As recently as 20,000 BCE the North Pole of planet Earth was situated in the area now known as Hudson Bay in NE Canada. This was the age of massive glaciations, and around 19,000 BCE (most likely 18,612 BCE) the tremendous weight of the glaciers began to strain the planet’s landmasses to their breaking point. The total volume of ice that then covered the Northern Hemisphere has been estimated to have been around six million cubic miles. There was, in addition, extensive glaciations in the Southern Hemisphere. Consequently the oceans of the world were around four hundred feet lower than in our modern world. This was the setting for an unimaginable catastrophe for the planet.
For some reason in this period of time there was a sudden increase by about six to ten degrees centigrade in the temperature of the surface waters in the Atlantic Ocean. This may have been caused by internal friction as land plates collapsed from the weight of the glaciers. The great volumes of ice that had taken around forty thousand years to accumulate began to melt. As billions of tons of ice became liberated, various sections of the Earth’s crust that had been pressed down by the weight began to rise, sometimes with sudden disastrous results. There had been clear signs everywhere that planet-wide changes were building.
Ancient Assyrian clay texts give an account of pre-deluge conditions; in that account the god Enlil ordered that a famine should prevail in the world, and so a lack of rain followed which led to the failure of the irrigation systems. Rather rapidly human life became so desperate that people were eating grass, but even plant life quickly became depleted. Everywhere people begged heaven for water. Families broke apart in sheer madness of hunger, and eventually this resulted in cannibalism. As inconceivable as it may seem, the bulk of the world population that had long endured such drought and suffering would perish in an onslaught of water.
As the ancient ice melted, glacier slippage began across the Northern Hemisphere, and landmasses started to bobble upward. In the Southern Hemisphere a continent-sized chunk of ice plunged into the South Polar region which set off horrendous consequences. An immense tidal wave was suddenly triggered in the Antarctic waters, and the avalanche of water rushed northward into the waters of the Atlantic, Pacific and Indian Oceans. This sudden change generated massive violent storms that released torrents of rain that swept ahead of the tidal wave. According to the ancient clay texts, a great flooding of Earth was loosed “…on the seventeenth day of the second month to the month of Addar”—or lasting to the twelfth month. In an older Noah version, Noah opened the hatch of the ark on the first day of the first month, which corresponds to the watery catastrophe lasting into the twelfth month. So the inundating waters prevailed for five months.
Of this disastrous period the more ancient Sumerian Kings List reported that 120 “shars” had been wiped away virtually overnight by the flood. A “shar,” researchers tell us, was equivalent to 3,600 years! So 120 “shars” amount to 432,000 years! This happens to match exactly with claims made by the Babylonian priest-astronomer named Berosus. Berosus, using archives in the temple of Bel at Babylon, wrote in Greek three books of Babylonian-Chadean history. Berosus died c 260 BCE.
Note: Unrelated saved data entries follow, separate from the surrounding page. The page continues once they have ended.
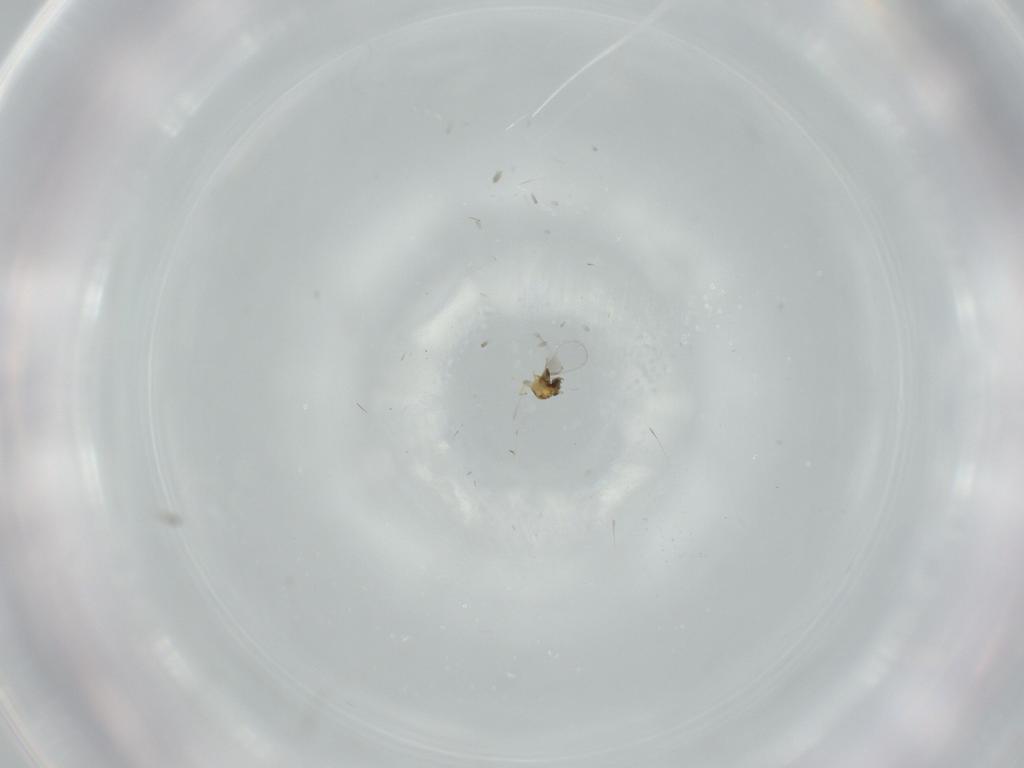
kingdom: Animalia
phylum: Arthropoda
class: Insecta
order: Hymenoptera
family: Trichogrammatidae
When the North Pole shifted c. 20,000 BCE from where it had been located in what is today the Hudson Bay region, and moved to its present location, incomprehensible havoc overwhelmed the entire Earth from a double whammy. The planet’s relatively thin crust was strained everywhere. And the greatest continental rift that occurred in that timeframe is still visible down the length of the African continent. It stretches from about 36 degrees north latitude in Syria to about 28 degrees south latitude in east Africa. The jagged fracture line almost follows along a meridian, stretching for over one-third of the distance from pole to pole. The sinking of this strip of Earth’s crust created the longest land valley on the planet. This fracture begins in Syria, in the Orontes River Valley, and jags back at Baalbek (Lebanon), extending to the Litani River Valley. From there the break-line traces to Lake Hulch in Palestine, continues along the Jordan River to the Sea of Galilee, and on to the Dead Sea. From there the rift courses along the Araba Valley to the Gulf of Aqaba in the Red Sea and extends across this area into Africa. It is here that the rift is exposed in its enormity, tracing from the Sabie River in Transvaal and extending eastward to the Gulf of Aden, and then westward to Tanganyika and the Upper Nile. This great rift culminates in the central Congo, marked by Lake Moeris and Lake Upemba.
Is it simply coincidence that a number of the sites mentioned along this great rift happen to play prominent roles in Hebrew and Christian scripture?